There's a reason why many vendors have compatibility lists, approved firmware versions, and even their "own" (rebranded from an OEM) drives that you have to buy if you want official support (and it's not entirely a money grab: a QA testing infrastructure does cost money).

Tarball10 · on Nov 22, 2023

I'm curious whether any of the brands which failed this test owned up to the issue and released firmware updates.

arglebargle123 · on Nov 22, 2023

Meanwhile I'm over here jamming Micron 7450 pros into my work laptop for better sync write performance.

I have very little trust in consumer flash these days after seeing the firmware shortcuts and stealth hardware replacements manufacturers resort to to cut costs.
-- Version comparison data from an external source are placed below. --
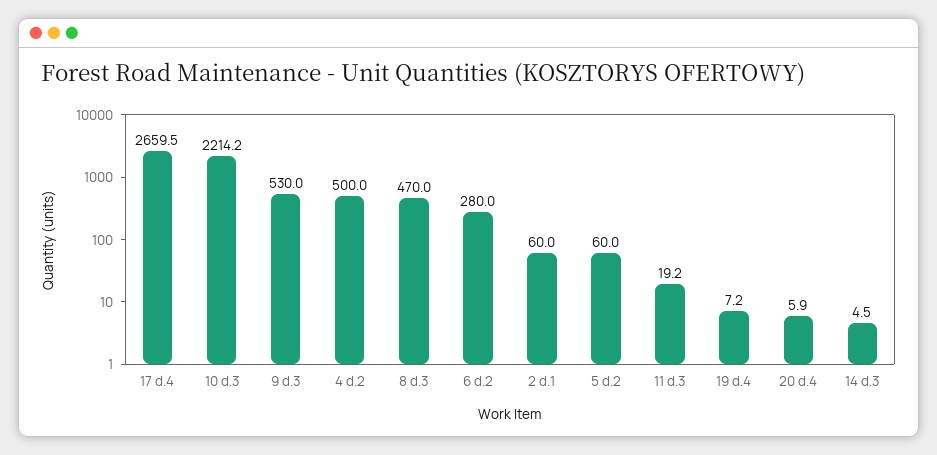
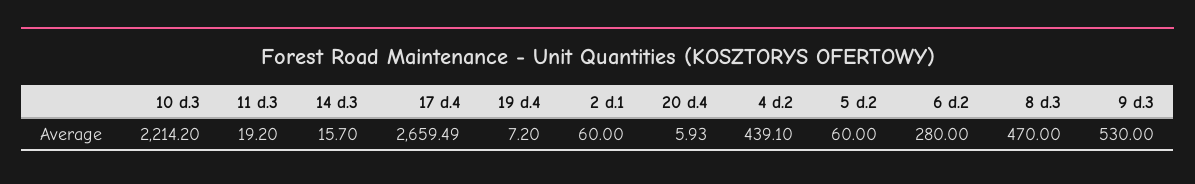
  {
    "17 d.4": 2659.49,
    "10 d.3": 2214.2,
    "9 d.3": 530,
-   "4 d.2": 500,
+   "4 d.2": 439.1,
    "8 d.3": 470,
    "6 d.2": 280,
    "2 d.1": 60,
    "5 d.2": 60,
    "11 d.3": 19.2,
    "19 d.4": 7.2,
    "20 d.4": 5.93,
-   "14 d.3": 4.5
+   "14 d.3": 15.7
  }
CobaltFire · on Nov 22, 2023

Have a solid vendor for these that isn't insanely priced (for home use)? The last couple I tried to buy they sent 7300's and tried to buy me off with a small refund (eBay).
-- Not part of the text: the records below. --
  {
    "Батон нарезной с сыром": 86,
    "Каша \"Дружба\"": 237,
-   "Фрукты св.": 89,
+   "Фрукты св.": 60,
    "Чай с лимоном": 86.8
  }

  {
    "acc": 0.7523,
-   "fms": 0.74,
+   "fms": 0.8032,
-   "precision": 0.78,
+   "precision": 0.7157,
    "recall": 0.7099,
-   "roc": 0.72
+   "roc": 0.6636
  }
jauntywundrkind · on Nov 22, 2023

Losing flushes is obviously bad.

I wonder how much perf is on the table in various scenarios when we can give up needing to flush. If you know the drive has some resilience, say, 0.5s of time it can safely writeback during, maybe you can give up flushes (in some cases). How much faster is the app then?

It's be neat to see some low-cost improvements here. Obviously in most cases, just get an enterprise drive with supercapa or batteries onboard. But an ATX power rail that has extra resilience from the supply, or an add-in/pass-through 6-pin sata power supercap... that could be useful too.
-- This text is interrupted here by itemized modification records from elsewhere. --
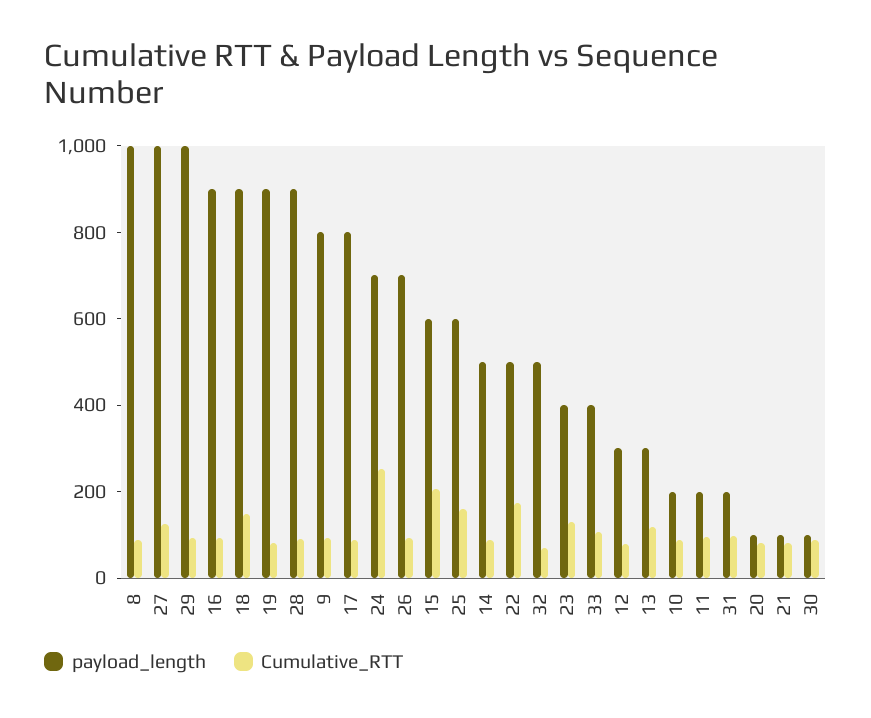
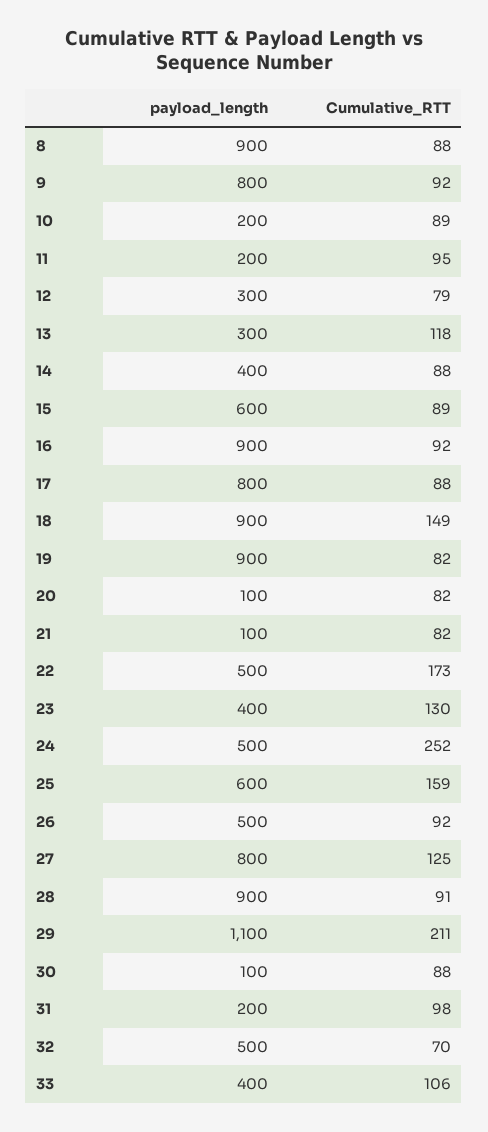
  {
    "payload_length": {
-     "8": 1000,
+     "8": 900,
-     "27": 1000,
+     "27": 800,
-     "29": 1000,
+     "29": 1100,
      "16": 900,
      "18": 900,
      "19": 900,
      "28": 900,
      "9": 800,
      "17": 800,
-     "24": 700,
+     "24": 500,
-     "26": 700,
+     "26": 500,
      "15": 600,
      "25": 600,
-     "14": 500,
+     "14": 400,
      "22": 500,
      "32": 500,
      "23": 400,
      "33": 400,
      "12": 300,
      "13": 300,
      "10": 200,
      "11": 200,
      "31": 200,
      "20": 100,
      "21": 100,
      "30": 100
    },
    "Cumulative_RTT": {
      "8": 88,
      "27": 125,
-     "29": 100,
+     "29": 211,
      "16": 92,
      "18": 149,
      "19": 82,
      "28": 91,
      "9": 92,
      "17": 88,
      "24": 252,
      "26": 92,
-     "15": 200,
+     "15": 89,
      "25": 159,
      "14": 88,
      "22": 173,
      "32": 70,
      "23": 130,
      "33": 106,
      "12": 79,
      "13": 118,
      "10": 89,
      "11": 95,
      "31": 98,
      "20": 82,
      "21": 82,
      "30": 88
    }
  }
invalidator · on Nov 22, 2023

If the write-cache is reordering requests (and it does, that's the whole point), you can't guarantee that $milliseconds will be enough unless you stop all requests, wait $milliseconds, write your commit record, wait $milliseconds, then resume requests. This is essentially re-implementing write-barriers in an ad-hoc, buggy way which requires stalling requests even longer.

Flush+FUA requires the data to be stored to non-volatile media. Capacitor-backed RAM dumping to flash is non-volatile. When a drive knows it has enough capacitor-time to finish flushing all preceding writes from the cache, it can immediately say the flush was completed. This can all be handled on the device without the software having to make guesses at how long something has to be written before it's durable.

supersour · on Nov 22, 2023

Performance gains wouldn’t be that large as enterprise SSDs already have internal capacitors to flush pending writes to NAND.

During typical usage the flash controller is constantly journaling LBA to physical addresses in the background, so that the entire logical to physical table isn’t lost when the drive loses power. With a larger capacitor you could potentially remove this background process and instead flush the entire logical to physical table when the drive registers power loss. But as this area makes up ~2% of the total NAND, that’s at absolute best a 2% performance benefit we are potentially missing out on.

hurryer · on Nov 22, 2023

You could gain much more by coalescing repeated writes to the same address - database scenarios for example

lxgr · on Nov 21, 2023

I guess it's time for `fsync_but_really_actually_sync_it_please(2)` (and the lower level equivalents in SATA, NVMe etc.)?

throw0101b · on Nov 22, 2023

> (and the lower level equivalents in SATA, NVMe etc.)?

This is not a technical problem that needs yet another SATA/SAS/etc command to be standardized. It's a 'social' problem that there's no real incentives for firmware writers to tell the truth 100% of the time.

The best you can hope for is if you buy a fancy-pants enterprise storage solution with compatibility lists and approved firmware versions.

lxgr · on Nov 22, 2023

Well said.

Not even OS vendors are immune to the temptations of higher performance through somewhat relaxed interpretation of interfaces: https://developer.apple.com/library/archive/documentation/Sy...

wmf · on Nov 21, 2023

Buggy firmware could also screw that up.

kragen · on Nov 22, 2023

this is like blaming ftx's collapse on sloppy accounting

wmf · on Nov 22, 2023

Yeah, I am being generous.

kragen · on Nov 22, 2023

it's always been one of your best qualities

tripdout · on Nov 22, 2023

Flushing in this case is from the SSDs internal DRAM cache to the actual NAND flash?